Collected data:
--
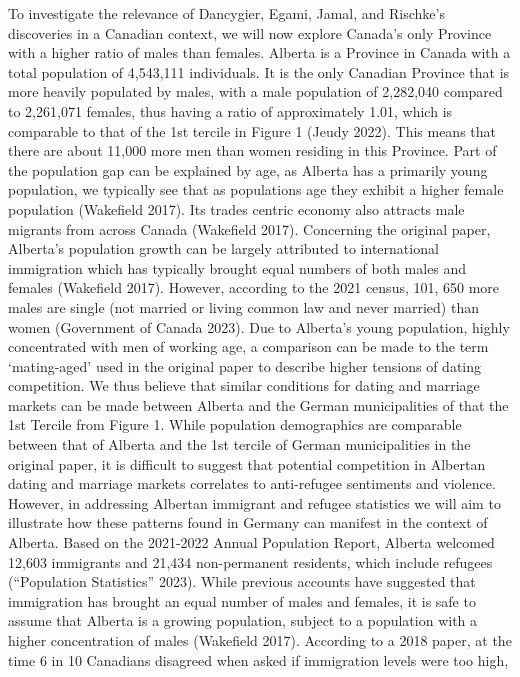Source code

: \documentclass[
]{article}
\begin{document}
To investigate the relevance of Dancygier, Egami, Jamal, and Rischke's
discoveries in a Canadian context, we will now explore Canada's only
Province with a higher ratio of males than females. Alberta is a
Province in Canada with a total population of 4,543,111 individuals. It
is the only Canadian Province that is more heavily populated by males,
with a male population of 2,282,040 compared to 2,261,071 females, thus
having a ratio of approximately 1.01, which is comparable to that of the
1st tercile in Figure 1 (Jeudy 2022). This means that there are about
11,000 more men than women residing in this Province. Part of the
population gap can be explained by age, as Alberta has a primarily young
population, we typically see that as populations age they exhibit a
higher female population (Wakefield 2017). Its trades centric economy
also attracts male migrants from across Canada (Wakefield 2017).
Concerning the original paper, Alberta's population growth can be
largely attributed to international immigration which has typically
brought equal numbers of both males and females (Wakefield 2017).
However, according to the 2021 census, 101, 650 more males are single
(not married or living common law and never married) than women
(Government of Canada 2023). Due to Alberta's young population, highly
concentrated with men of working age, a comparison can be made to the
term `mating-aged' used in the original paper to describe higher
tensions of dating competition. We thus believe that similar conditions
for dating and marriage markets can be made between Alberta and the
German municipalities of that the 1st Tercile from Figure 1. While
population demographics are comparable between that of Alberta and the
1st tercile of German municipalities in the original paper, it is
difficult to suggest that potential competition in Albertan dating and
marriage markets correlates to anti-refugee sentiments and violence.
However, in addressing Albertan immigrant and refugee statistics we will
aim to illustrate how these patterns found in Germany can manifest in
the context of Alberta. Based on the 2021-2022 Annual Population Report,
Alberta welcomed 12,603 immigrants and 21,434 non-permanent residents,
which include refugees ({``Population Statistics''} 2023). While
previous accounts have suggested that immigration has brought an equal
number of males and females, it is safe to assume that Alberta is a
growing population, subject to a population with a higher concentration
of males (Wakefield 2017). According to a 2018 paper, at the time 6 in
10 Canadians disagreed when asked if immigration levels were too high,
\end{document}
--
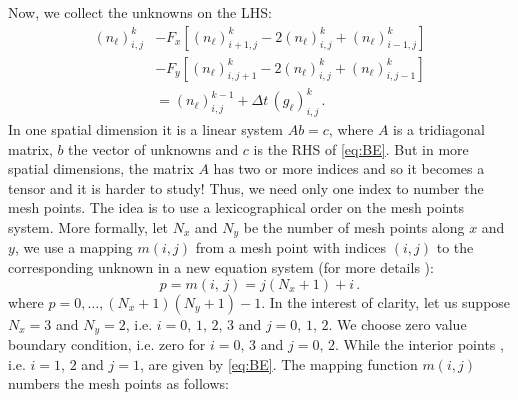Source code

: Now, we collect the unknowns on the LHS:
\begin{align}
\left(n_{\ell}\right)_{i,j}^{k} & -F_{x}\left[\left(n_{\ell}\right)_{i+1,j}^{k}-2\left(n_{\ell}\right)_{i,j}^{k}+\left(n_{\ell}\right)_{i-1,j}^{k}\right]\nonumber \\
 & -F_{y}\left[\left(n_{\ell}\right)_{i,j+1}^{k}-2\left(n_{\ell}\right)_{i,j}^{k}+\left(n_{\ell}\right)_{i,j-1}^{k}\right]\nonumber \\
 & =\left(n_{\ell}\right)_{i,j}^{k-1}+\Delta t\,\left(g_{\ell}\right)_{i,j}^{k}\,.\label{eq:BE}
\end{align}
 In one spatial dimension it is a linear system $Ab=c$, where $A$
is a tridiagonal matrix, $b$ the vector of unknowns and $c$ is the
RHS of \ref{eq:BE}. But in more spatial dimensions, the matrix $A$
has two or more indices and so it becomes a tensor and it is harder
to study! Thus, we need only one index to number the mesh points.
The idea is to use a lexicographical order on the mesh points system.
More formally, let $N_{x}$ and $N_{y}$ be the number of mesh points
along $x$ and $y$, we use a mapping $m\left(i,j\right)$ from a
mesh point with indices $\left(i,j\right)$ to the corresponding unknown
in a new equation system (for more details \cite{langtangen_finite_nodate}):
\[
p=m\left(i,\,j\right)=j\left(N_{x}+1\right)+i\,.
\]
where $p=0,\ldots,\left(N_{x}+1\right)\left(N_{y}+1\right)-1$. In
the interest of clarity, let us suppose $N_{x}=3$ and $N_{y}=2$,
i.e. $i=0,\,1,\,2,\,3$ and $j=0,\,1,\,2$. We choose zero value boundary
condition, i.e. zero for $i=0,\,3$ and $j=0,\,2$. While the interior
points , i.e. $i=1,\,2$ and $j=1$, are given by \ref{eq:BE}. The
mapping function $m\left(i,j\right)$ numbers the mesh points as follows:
--
Task directions:
Write only the number of lines in the records that contain the string "nonumber".

Answer section:
2